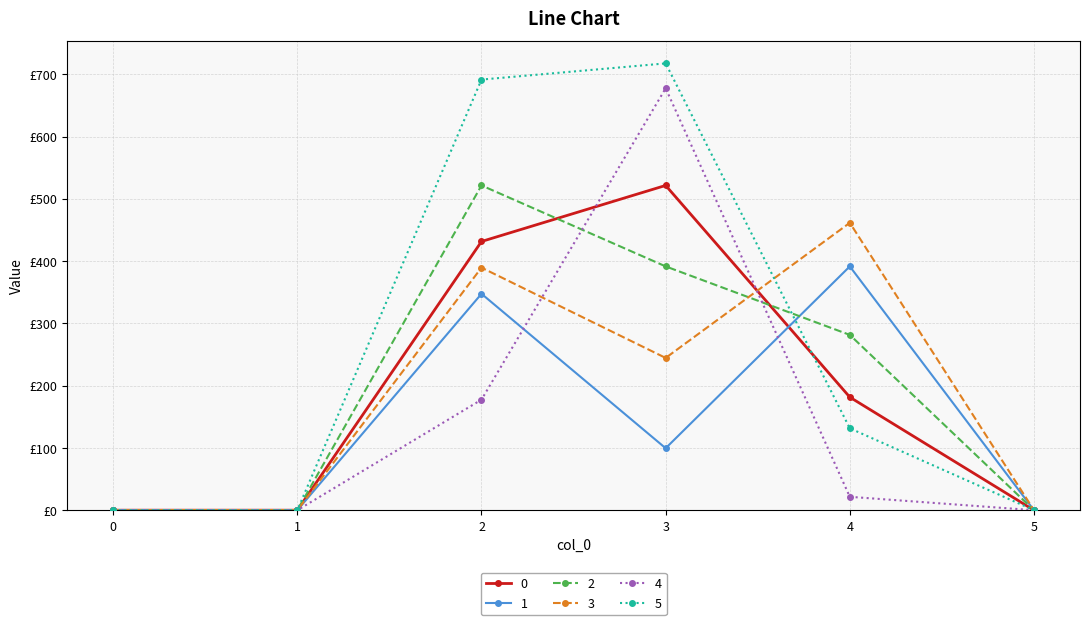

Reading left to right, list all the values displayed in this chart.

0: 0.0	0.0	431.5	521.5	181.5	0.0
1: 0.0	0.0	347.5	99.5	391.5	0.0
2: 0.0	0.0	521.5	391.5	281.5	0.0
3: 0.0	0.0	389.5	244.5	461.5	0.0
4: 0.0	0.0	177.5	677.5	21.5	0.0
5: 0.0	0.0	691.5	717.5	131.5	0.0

---

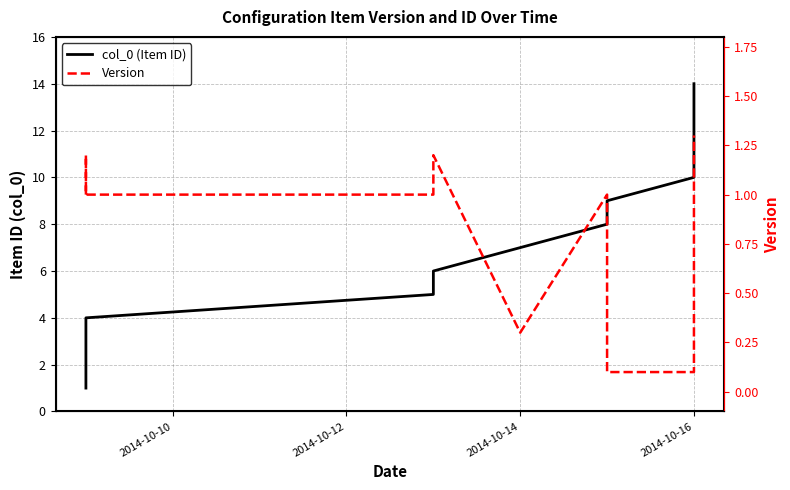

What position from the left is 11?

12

==

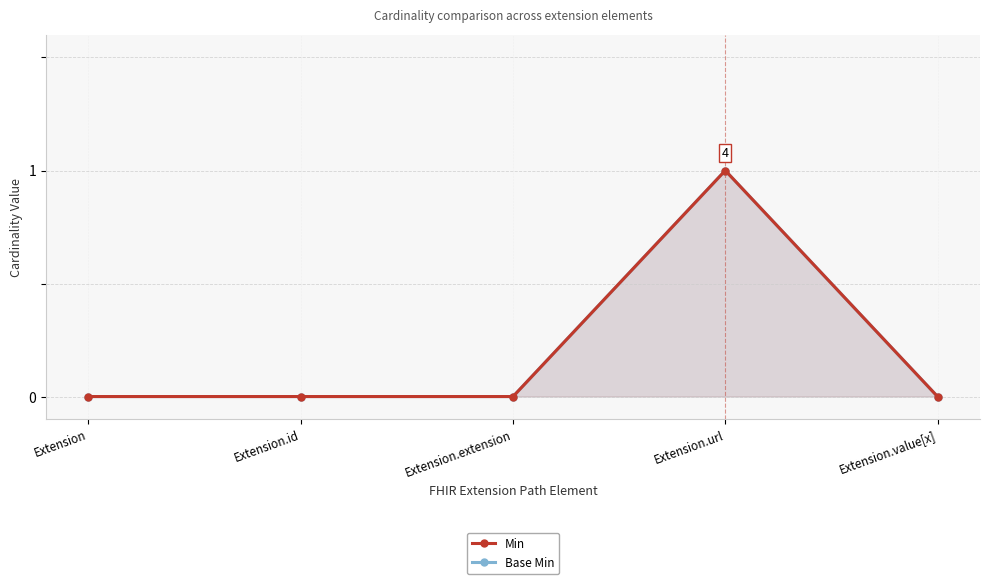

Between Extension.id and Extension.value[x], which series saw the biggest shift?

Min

### [THE TASK]
Which lines in the items above contain the word "left"? Pick out each one and copy it in full.

### [SOLUTION TO THIS EXERCISE]
Reading left to right, list all the values displayed in this chart.
What position from the left is 11?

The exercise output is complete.